Shelburne to seek grant for Little Mohawk Road work

Staff Writer
Published: 1/24/2020 5:14:44 PM
Modified: 1/24/2020 5:14:31 PM

SHELBURNE — All but one of the 10 articles on Wednesday’s Special Town Meeting warrant passed, meaning the town will begin looking for a grant writer who will pursue a $1 million grant to pay for the reconstruction of Little Mohawk Road.

According to Town Clerk Joe Judd, 11 people attended the meeting and voted on the first two articles before being joined by two more voters.

Without discussion, voters unanimously agreed to spend $5,000 to cover the cost of the part-time, per-diem grant writer who will research, prepare and submit an application to the MassWorks Infrastructure Program on behalf of the town. If awarded the grant, the town will use the $1 million to reconstruct a 2-mile stretch of Little Mohawk Road, which the town’s public works superintendent said would include work on culverts and drainage, as well as possibly some ledge work, tree-cutting and paving. Voters also unanimously approved that article without discussion.

The request to change the general bylaws to rename the “Board of Selectmen” to the “Select Board” was tabled, with voters saying they prefer to bring the issue to Annual Town Meeting, which is routinely better attended, so more people can make the decision.

Judd said voters approved $33,000 to pay for “unanticipated” renovation costs for the new Police Station. He said voters discussed the Police Station, including the possibilities for the public to use its meeting room, and then voted 10-to-1 to approve the money from the free cash account.

Voters also unanimously approved a total of $4,110.94 for mold encapsulation work in the new Police Station ($3,000); Eversource for street lights ($906.55); Silver Screen Design for the 250th celebration banner ($80); and payroll for the zoning clerk ($124.39).

There was some discussion on whether to approve $12,000 and whether that amount is sufficient to cover “soft costs” related to the new Police Station. That amount, which was ultimately approved, was requested to pay for lockers, a desk, a conference table, chairs and a copier.

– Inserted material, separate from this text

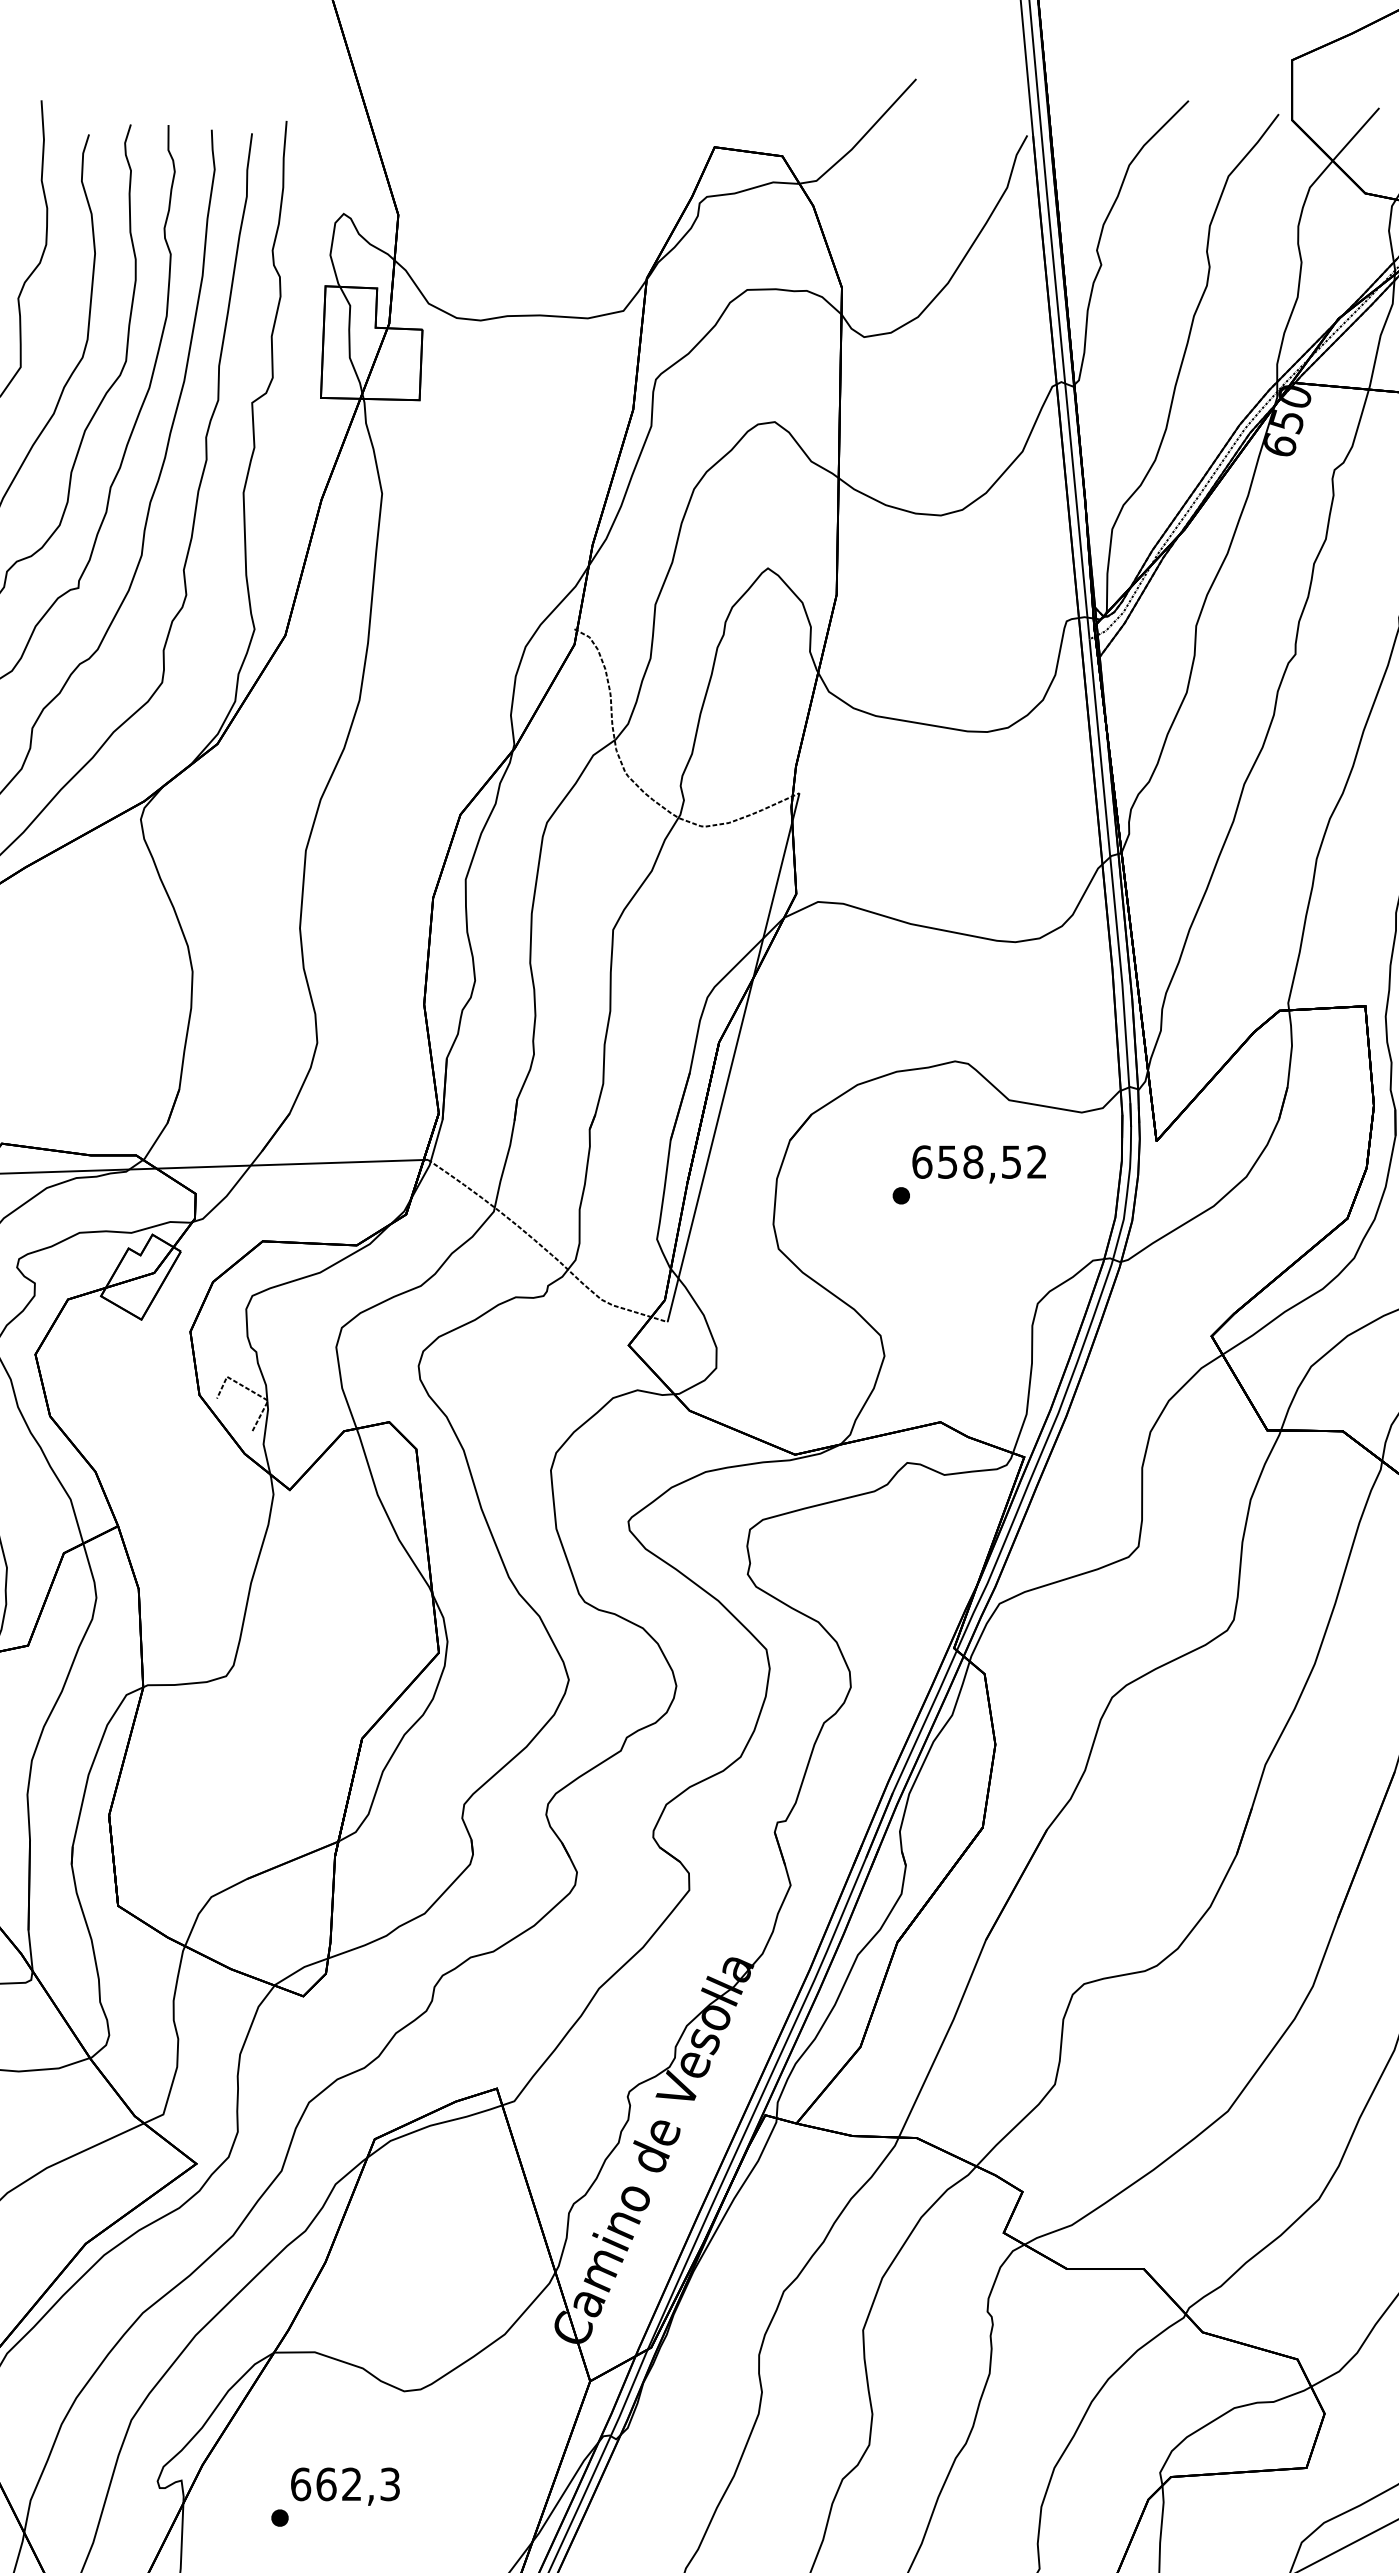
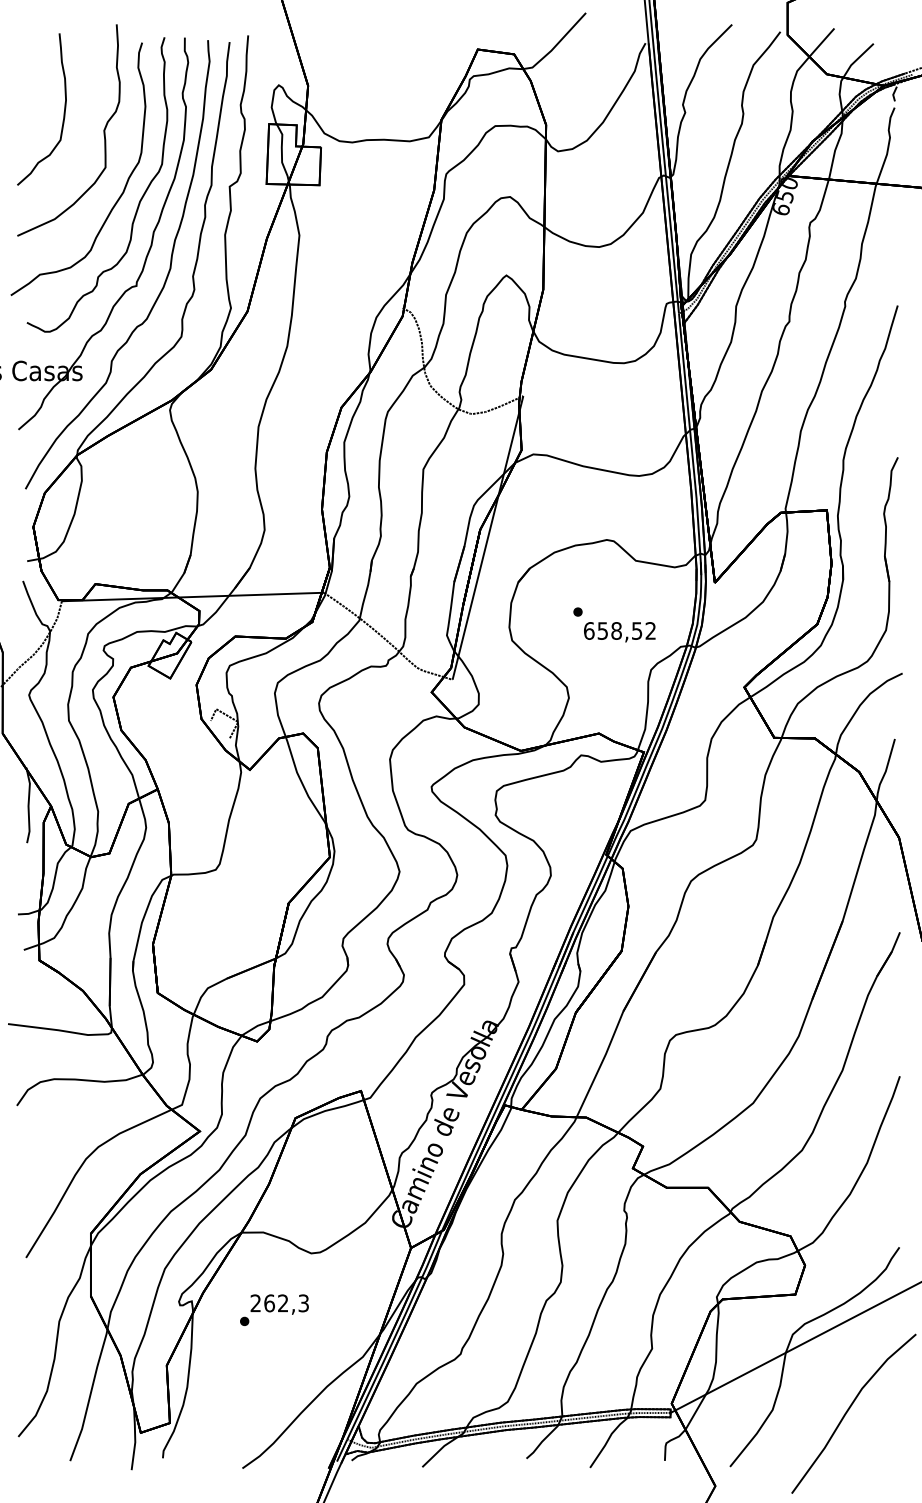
text: (978, 1164) -> (619, 632), moved
text: (300, 2484) -> (255, 1303), 662,3 -> 262,3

Voters also discussed the town’s EV Charging Station Account, which pays for monthly electricity and distribution charges associated with two charging stations, one located on Baker Avenue and one on Cross Street, at $250 per month.

Judd said voters wanted to know how much people are charged when they use them, how often they are used and whether the money the town makes from them pays for the electricity. He said they 11 people voted to approve payment, with Judd clarifying that users are charged 33 cents per kilowatt hour to use the chargers.

The other articles that were approved were: transferring $165 from free cash to cover a budgetary shortfall in the animal inspector’s salary account; transferring $158,710.06 from free cash to the Stabilization Account; and accepting a law that allows assessors or assistant assessors to receive additional compensation once they complete the required training and have obtained certification. Acceptance would allow eligible part-time assessing staff to receive $500 more annually.

Judd said the transfer of $158,710.06 from free cash to the Stabilization Account is typical.

“That’s what we have left in free cash,” he said, “so we move it to the rainy day fund each year.”